New WTC Tower Plans Unveiled
After concerns were raised about security at the soaring skyscraper proposed as the centerpiece of the former World Trade Center site, architects went back to the drawing board.
On Wednesday, officials were to unveil a more bomb-resistant design for the 1,776-foot Freedom Tower, which is to offer 2.6 million square feet of office space and is expected to become the world's tallest building.
In an effort to make it more resistant to truck bombs, the building has been moved farther from West Street, a major North-South highway along the West side of Manhattan. The distance from the street was increased from 25 to an average of 90 feet.
The updated plans also call for reinforcing the middle of the tower: Elevators, sprinkler systems and electrical conduits in the new structure will all be protected in a central core of concrete two feet thick. An extra stairway also will be provided for rescue workers to enter the building even while tenants are leaving.

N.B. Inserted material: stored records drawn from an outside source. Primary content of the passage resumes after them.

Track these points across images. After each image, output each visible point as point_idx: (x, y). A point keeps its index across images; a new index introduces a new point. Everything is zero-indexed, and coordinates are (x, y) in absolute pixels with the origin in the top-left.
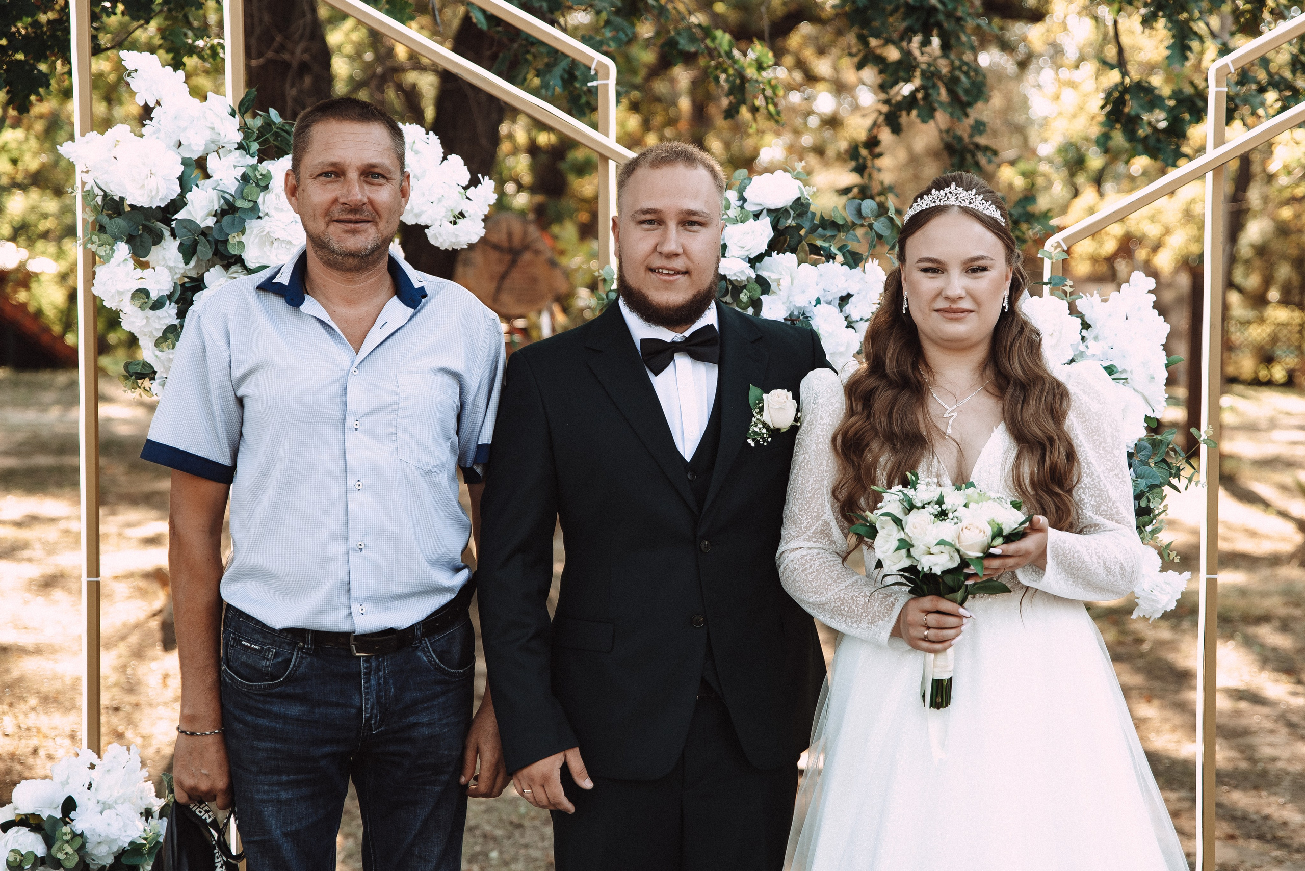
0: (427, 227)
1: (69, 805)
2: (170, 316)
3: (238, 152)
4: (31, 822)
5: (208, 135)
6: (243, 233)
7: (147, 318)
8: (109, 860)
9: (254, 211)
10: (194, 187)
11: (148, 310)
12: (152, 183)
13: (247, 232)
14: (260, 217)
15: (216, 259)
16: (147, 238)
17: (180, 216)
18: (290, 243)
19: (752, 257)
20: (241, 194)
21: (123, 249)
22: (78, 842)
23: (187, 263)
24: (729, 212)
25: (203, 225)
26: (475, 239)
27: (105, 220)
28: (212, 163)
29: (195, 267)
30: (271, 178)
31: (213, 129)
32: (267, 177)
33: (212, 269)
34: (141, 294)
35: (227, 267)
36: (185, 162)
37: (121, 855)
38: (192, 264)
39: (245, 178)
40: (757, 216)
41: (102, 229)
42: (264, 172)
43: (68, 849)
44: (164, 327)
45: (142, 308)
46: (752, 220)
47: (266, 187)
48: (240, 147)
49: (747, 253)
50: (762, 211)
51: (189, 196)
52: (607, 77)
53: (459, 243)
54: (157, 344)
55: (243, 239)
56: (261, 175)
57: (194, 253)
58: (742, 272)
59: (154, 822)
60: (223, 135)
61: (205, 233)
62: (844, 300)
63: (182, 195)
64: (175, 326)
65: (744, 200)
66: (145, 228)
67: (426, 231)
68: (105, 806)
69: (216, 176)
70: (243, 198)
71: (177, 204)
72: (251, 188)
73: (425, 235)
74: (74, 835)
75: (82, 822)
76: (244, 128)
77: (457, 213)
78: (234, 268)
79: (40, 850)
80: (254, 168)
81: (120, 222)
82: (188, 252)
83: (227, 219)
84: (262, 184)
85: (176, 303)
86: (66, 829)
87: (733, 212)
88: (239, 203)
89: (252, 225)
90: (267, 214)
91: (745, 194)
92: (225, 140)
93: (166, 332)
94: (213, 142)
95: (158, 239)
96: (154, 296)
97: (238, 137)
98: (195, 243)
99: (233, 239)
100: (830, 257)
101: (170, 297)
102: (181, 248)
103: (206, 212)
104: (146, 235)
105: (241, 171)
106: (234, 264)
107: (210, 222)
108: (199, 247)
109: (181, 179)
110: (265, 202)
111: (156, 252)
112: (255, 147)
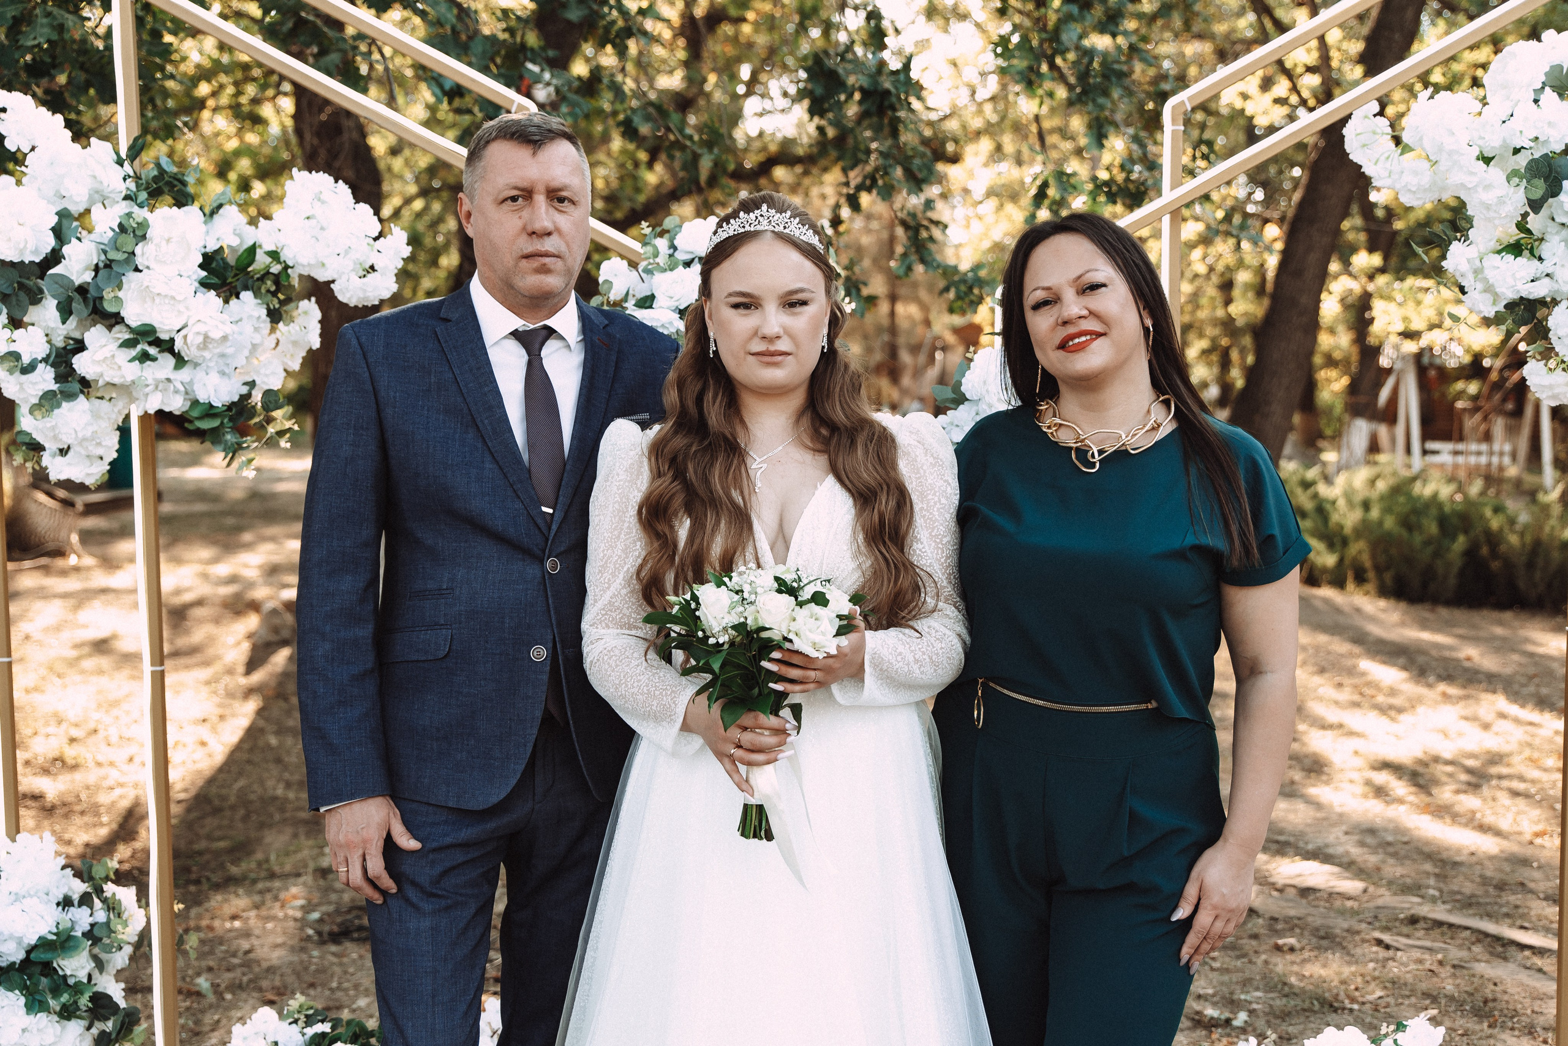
0: (333, 282)
2: (44, 380)
3: (125, 202)
5: (91, 184)
6: (120, 287)
7: (21, 384)
9: (132, 264)
10: (74, 240)
11: (17, 374)
12: (23, 236)
13: (125, 286)
14: (137, 270)
15: (96, 317)
16: (22, 295)
17: (51, 272)
18: (173, 298)
19: (682, 307)
20: (115, 245)
23: (64, 323)
24: (658, 260)
25: (77, 282)
26: (387, 295)
28: (95, 214)
29: (77, 328)
30: (148, 226)
31: (95, 177)
32: (144, 225)
33: (93, 329)
34: (12, 357)
35: (110, 328)
36: (62, 214)
38: (72, 322)
39: (122, 229)
40: (688, 264)
42: (140, 220)
44: (41, 393)
45: (11, 371)
46: (681, 267)
47: (144, 237)
48: (127, 198)
49: (676, 304)
50: (692, 260)
51: (66, 250)
53: (366, 298)
54: (31, 412)
55: (120, 294)
56: (138, 223)
57: (71, 313)
58: (671, 323)
60: (106, 184)
61: (82, 290)
63: (57, 249)
64: (53, 392)
65: (675, 249)
66: (21, 286)
67: (332, 286)
69: (96, 228)
70: (117, 249)
71: (54, 257)
72: (128, 240)
73: (332, 291)
76: (131, 176)
77: (367, 267)
78: (117, 328)
80: (129, 215)
82: (65, 311)
83: (104, 274)
84: (139, 233)
85: (52, 366)
87: (662, 260)
88: (113, 255)
89: (131, 280)
90: (148, 268)
91: (676, 242)
92: (110, 189)
93: (41, 398)
94: (97, 192)
95: (35, 297)
96: (26, 360)
97: (126, 187)
98: (70, 300)
99: (108, 294)
101: (45, 360)
102: (59, 307)
103: (82, 266)
104: (22, 294)
105: (118, 221)
106: (117, 323)
107: (88, 277)
108: (74, 305)
109: (53, 229)
110: (144, 253)
111: (33, 314)
112: (143, 196)
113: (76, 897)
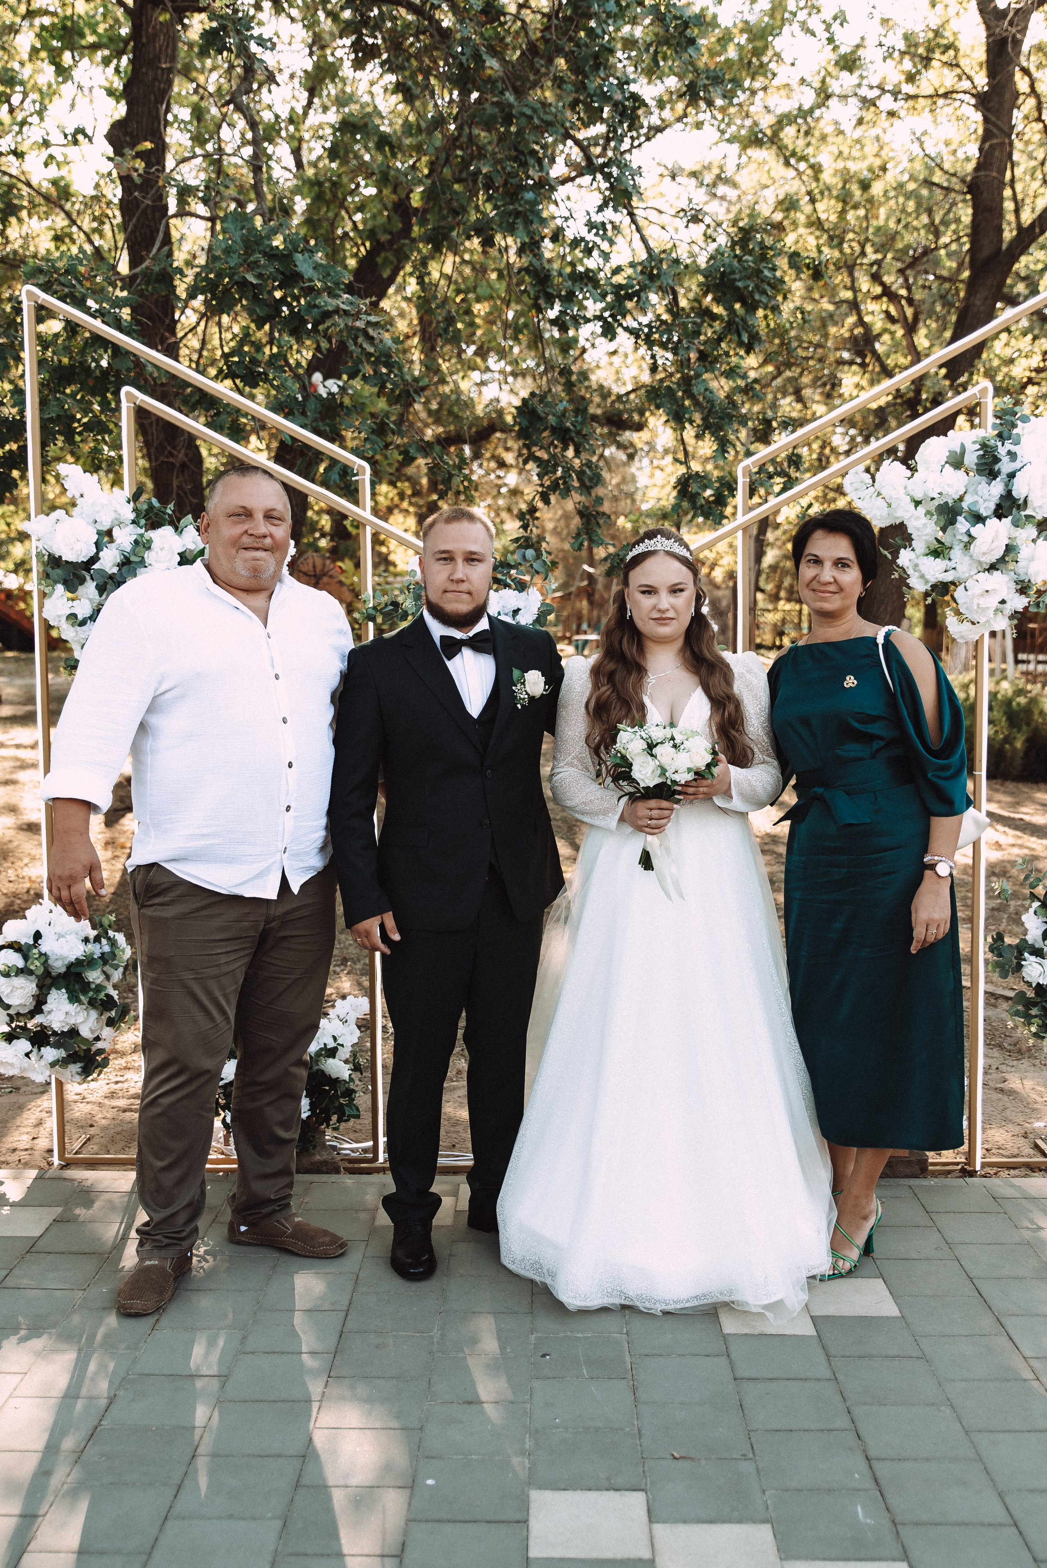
1: (38, 936)
3: (132, 525)
4: (14, 946)
5: (114, 515)
7: (77, 631)
8: (63, 970)
9: (142, 563)
10: (105, 548)
11: (77, 626)
12: (78, 546)
16: (76, 581)
17: (95, 567)
20: (134, 552)
21: (60, 588)
22: (43, 959)
23: (97, 595)
25: (110, 572)
27: (49, 570)
28: (116, 532)
31: (116, 511)
32: (150, 541)
34: (72, 617)
36: (99, 533)
37: (70, 966)
38: (100, 595)
39: (136, 542)
41: (48, 576)
42: (148, 538)
43: (37, 963)
45: (73, 625)
47: (149, 548)
48: (134, 522)
51: (101, 554)
52: (364, 474)
56: (147, 540)
57: (102, 588)
59: (90, 946)
60: (123, 515)
61: (110, 575)
62: (516, 612)
63: (97, 553)
66: (75, 575)
68: (60, 936)
69: (118, 541)
70: (135, 555)
71: (94, 559)
72: (140, 549)
74: (41, 954)
75: (45, 946)
76: (135, 510)
79: (20, 963)
80: (142, 535)
81: (59, 571)
83: (125, 568)
84: (147, 545)
86: (35, 951)
88: (133, 558)
92: (124, 518)
94: (116, 519)
95: (82, 581)
96: (80, 617)
97: (132, 516)
98: (106, 583)
100: (507, 586)
101: (90, 617)
102: (97, 587)
103: (112, 563)
104: (74, 579)
105: (134, 537)
107: (115, 570)
108: (108, 586)
109: (96, 543)
110: (149, 557)
111: (81, 590)
112: (143, 522)
113: (92, 937)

Eight isosceles triangles rise out of a cubic base to a perfect octagon in the new reinforced middle of the tower, which supports a glass parapet. It will be capped with a mast incorporating an antenna, meant to suggest the torch of the Statue of Liberty.
The redesign is meant to signal a newly aggressive effort to rebuild the 16 acres devastated by the Sept. 11, 2001, attack on the World Trade Center.
"The redesign of the Freedom Tower shows how our city is able to respond to the opportunities and challenges of our time," said Mayor Michael Bloomberg in a statement.
It was also intended to preserve as much as possible of the foundation design that had already consumed months of work. This includes threading the tower's underground columns among the looping outbound tracks of the World Trade Center PATH train station.
Gov. George Pataki laid the tower's cornerstone on July 4, 2004, but the last year has seen more fighting than progress by the agencies and individuals responsible for rebuilding. The security concerns likely delayed the tower's original 2009 ribbon-cutting by at least a year.
Last month, Pataki appointed James Kallstrom, a former New York City FBI chief, to handle any security concerns in the design.
The New York Police Department insisted that the building be more resistant to attack, particularly from car and truck bombs.
The design changes were revealed in an unusual 4 a.m. EDT Internet release. Pataki and other officials are expected to discuss the alternations at a press conference later Wednesday morning.
"It is a rare moment when new is better," David M. Childs of Skidmore, Owings & Merrill, the building's chief architect, told The New York Times. "I feel better about this than the original. The building is simpler, architecturally. It is unique, yet it subtly recalls, in the sky, the tragedy that has happened here."